Syrian refugee children write inside their books during an Arabic class inside a classroom in Akkar, north of Lebanon, Thursday, December 18, 2014.
© Dalia Khamissy

Standing outside her muddied tent, Layal cannot remember how old she is. She cannot tell how many months it has been since her family fled Syria, because at 10 years old, Layal still does not know how to count.

Amid the air and artillery raids, 200,000 killed and millions displaced, Syria’s other tragedies are easy to overlook. But one of the most dangerous crises the country may face is a generation of children that grows up without an education.

About 3m Syrian children are out of school, according to Unicef.

“Think about 10 years from now — what is going to happen if these children don’t know how to read and write, don’t know mathematics, if they don’t have the most basic skills?” says Serena Borsani, of the International Rescue Committee the aid organisation selected by the Financial Times for this year’s seasonal appeal.

Unicef warns of a “lost generation” in Syria. It says children, about half of Syria’s 11m displaced, will lack the skills the country will need to rebuild when the civil war ends. In the meantime, it will be harder for youths to avoid getting dragged into Syria’s cycle of violence without an education to help them find jobs.

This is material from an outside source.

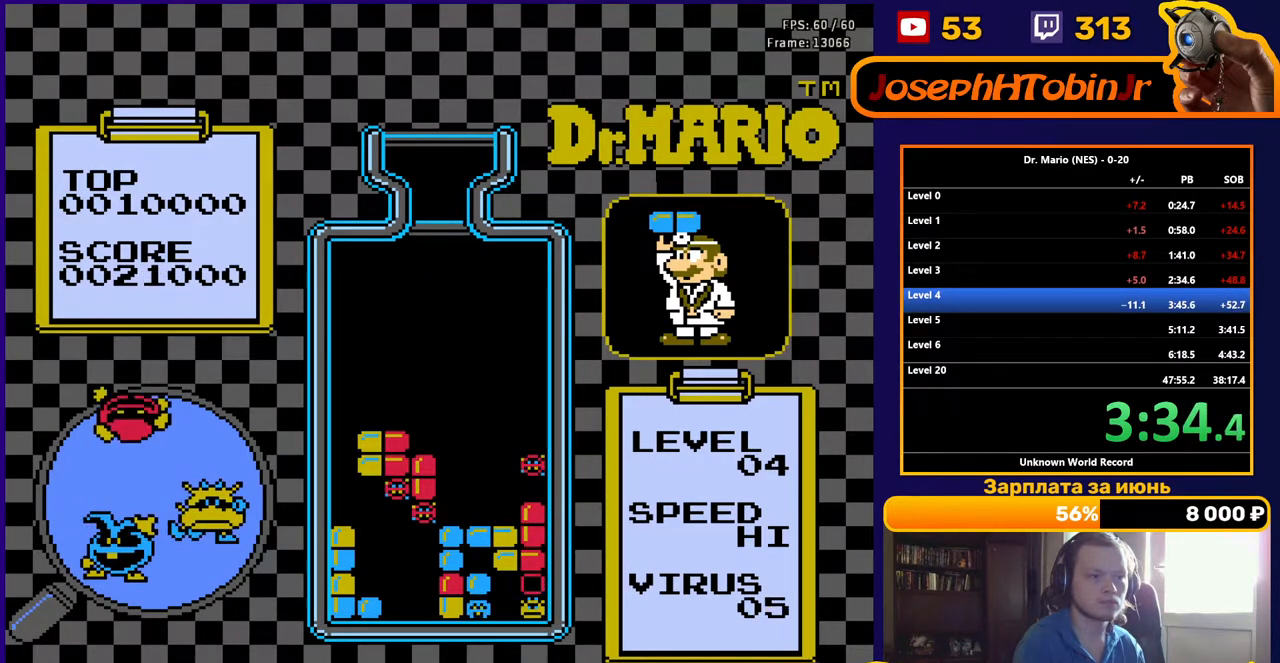
{"buttons": [], "events": [[183, "DPAD_DOWN", "down"], [367, "DPAD_DOWN", "up"]]}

The IRC and other humanitarian groups are now trying to provide education for children who have spent three years fleeing war and scraping by as refugees.

In Lebanon’s northern Akkar region, refugee families rig faded tarpaulin billboards advertising shoes and villas to make tents in the settlement Layal now calls home. But today, instead of sitting with her mother all day, she and her siblings grab identical green IRC backpacks and head to the large white tent the group has built as an unofficial classroom.

Of the 28 pupils inside, aged 9-13, many never had a chance to start school before Syria’s four-year civil war began. Most of Layal’s other classmates forgot all their schooling after so many years without education.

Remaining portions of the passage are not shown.